- [To do] Skipping the images, transcribe each record below as it is.

+++ Available data

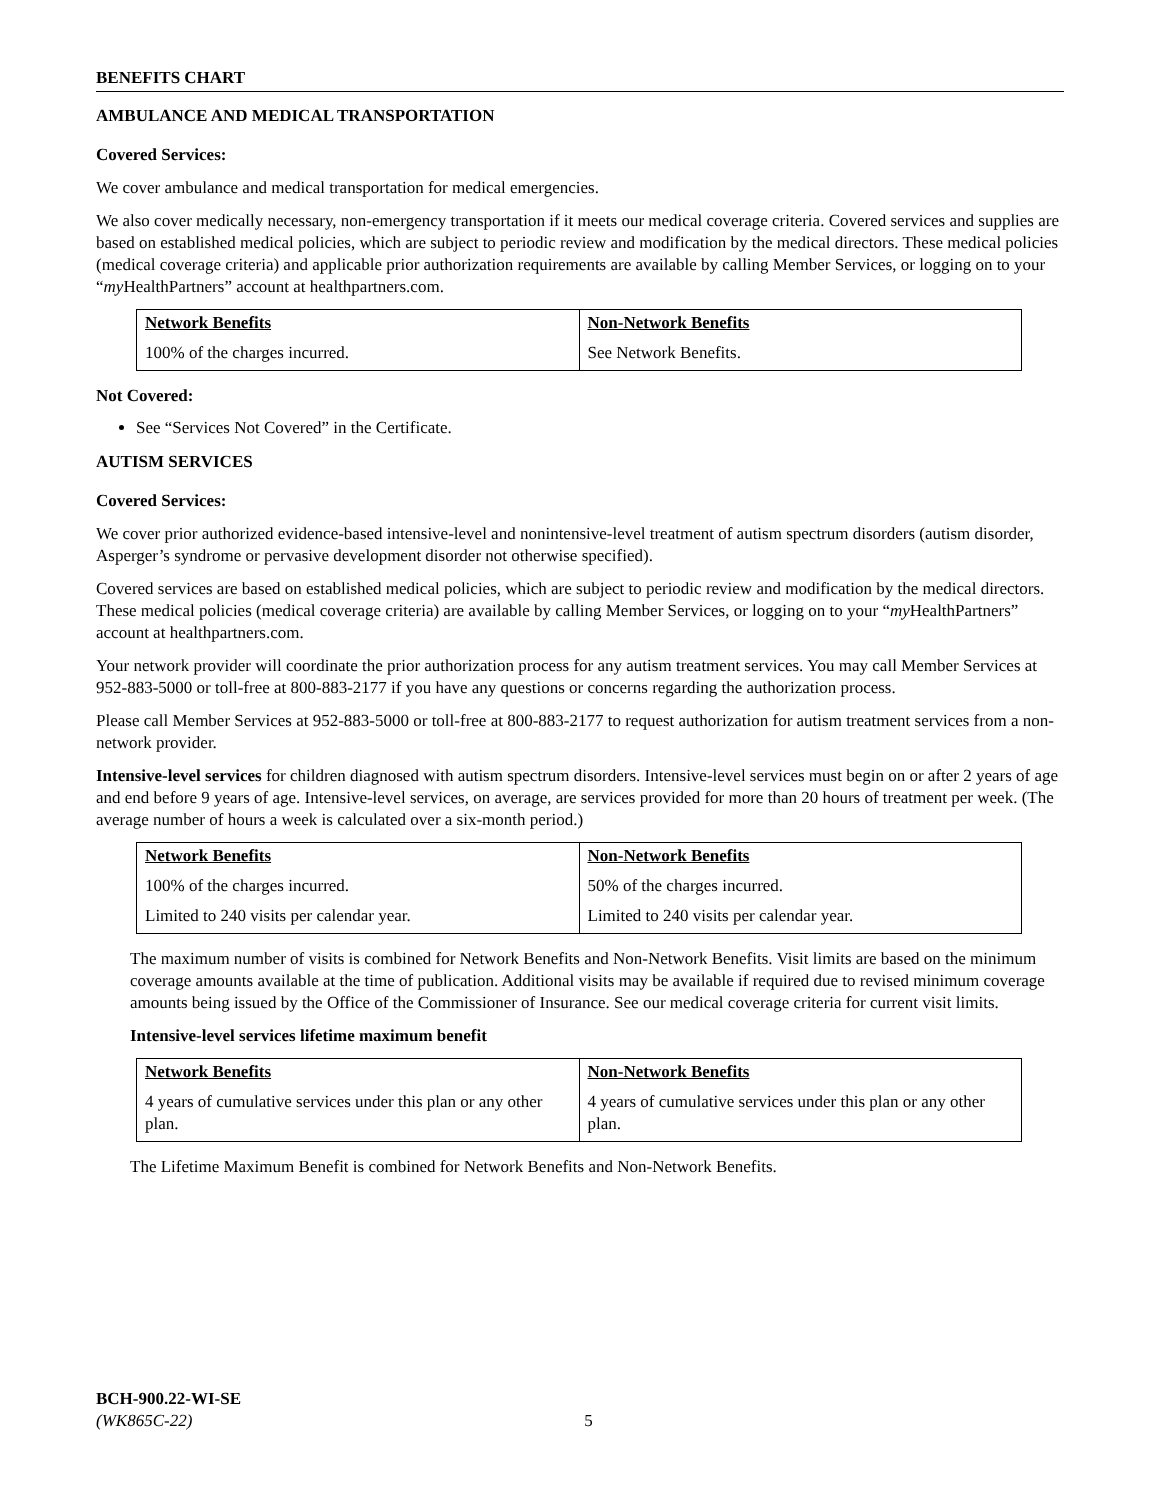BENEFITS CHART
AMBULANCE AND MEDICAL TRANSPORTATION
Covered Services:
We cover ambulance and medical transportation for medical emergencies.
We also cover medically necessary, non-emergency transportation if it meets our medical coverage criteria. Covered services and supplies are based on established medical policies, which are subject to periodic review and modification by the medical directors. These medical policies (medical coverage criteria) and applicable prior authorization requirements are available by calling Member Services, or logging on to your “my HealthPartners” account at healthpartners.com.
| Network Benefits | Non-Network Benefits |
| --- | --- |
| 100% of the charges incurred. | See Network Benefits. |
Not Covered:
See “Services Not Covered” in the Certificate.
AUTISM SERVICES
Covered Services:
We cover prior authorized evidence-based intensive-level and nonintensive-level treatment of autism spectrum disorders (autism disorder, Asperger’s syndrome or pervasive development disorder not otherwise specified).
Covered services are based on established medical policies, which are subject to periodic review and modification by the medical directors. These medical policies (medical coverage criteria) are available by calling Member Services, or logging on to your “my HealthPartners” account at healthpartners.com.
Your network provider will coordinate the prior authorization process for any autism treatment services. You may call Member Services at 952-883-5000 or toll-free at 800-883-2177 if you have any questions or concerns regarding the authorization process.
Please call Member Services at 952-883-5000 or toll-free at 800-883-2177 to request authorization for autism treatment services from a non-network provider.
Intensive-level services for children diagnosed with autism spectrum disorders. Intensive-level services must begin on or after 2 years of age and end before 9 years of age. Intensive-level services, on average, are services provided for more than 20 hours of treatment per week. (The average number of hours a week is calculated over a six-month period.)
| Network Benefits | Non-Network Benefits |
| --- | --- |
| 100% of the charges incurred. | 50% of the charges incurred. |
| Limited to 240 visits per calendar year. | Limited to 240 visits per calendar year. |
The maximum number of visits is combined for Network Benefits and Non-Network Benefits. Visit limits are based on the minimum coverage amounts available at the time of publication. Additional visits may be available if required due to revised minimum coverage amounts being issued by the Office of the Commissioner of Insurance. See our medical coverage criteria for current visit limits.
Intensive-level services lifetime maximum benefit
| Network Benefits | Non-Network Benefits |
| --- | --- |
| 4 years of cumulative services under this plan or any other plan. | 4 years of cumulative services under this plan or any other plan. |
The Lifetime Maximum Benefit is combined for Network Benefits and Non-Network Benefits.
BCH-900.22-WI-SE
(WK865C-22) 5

++++++

- [Response area]
BENEFITS CHART
AMBULANCE AND MEDICAL TRANSPORTATION
Covered Services:
We cover ambulance and medical transportation for medical emergencies.
We also cover medically necessary, non-emergency transportation if it meets our medical coverage criteria. Covered services and supplies are based on established medical policies, which are subject to periodic review and modification by the medical directors. These medical policies (medical coverage criteria) and applicable prior authorization requirements are available by calling Member Services, or logging on to your “my HealthPartners” account at healthpartners.com.
| Network Benefits | Non-Network Benefits |
| --- | --- |
| 100% of the charges incurred. | See Network Benefits. |
Not Covered:
See “Services Not Covered” in the Certificate.
AUTISM SERVICES
Covered Services:
We cover prior authorized evidence-based intensive-level and nonintensive-level treatment of autism spectrum disorders (autism disorder, Asperger’s syndrome or pervasive development disorder not otherwise specified).
Covered services are based on established medical policies, which are subject to periodic review and modification by the medical directors. These medical policies (medical coverage criteria) are available by calling Member Services, or logging on to your “my HealthPartners” account at healthpartners.com.
Your network provider will coordinate the prior authorization process for any autism treatment services. You may call Member Services at 952-883-5000 or toll-free at 800-883-2177 if you have any questions or concerns regarding the authorization process.
Please call Member Services at 952-883-5000 or toll-free at 800-883-2177 to request authorization for autism treatment services from a non-network provider.
Intensive-level services for children diagnosed with autism spectrum disorders. Intensive-level services must begin on or after 2 years of age and end before 9 years of age. Intensive-level services, on average, are services provided for more than 20 hours of treatment per week. (The average number of hours a week is calculated over a six-month period.)
| Network Benefits | Non-Network Benefits |
| --- | --- |
| 100% of the charges incurred. | 50% of the charges incurred. |
| Limited to 240 visits per calendar year. | Limited to 240 visits per calendar year. |
The maximum number of visits is combined for Network Benefits and Non-Network Benefits. Visit limits are based on the minimum coverage amounts available at the time of publication. Additional visits may be available if required due to revised minimum coverage amounts being issued by the Office of the Commissioner of Insurance. See our medical coverage criteria for current visit limits.
Intensive-level services lifetime maximum benefit
| Network Benefits | Non-Network Benefits |
| --- | --- |
| 4 years of cumulative services under this plan or any other plan. | 4 years of cumulative services under this plan or any other plan. |
The Lifetime Maximum Benefit is combined for Network Benefits and Non-Network Benefits.
BCH-900.22-WI-SE
(WK865C-22) 5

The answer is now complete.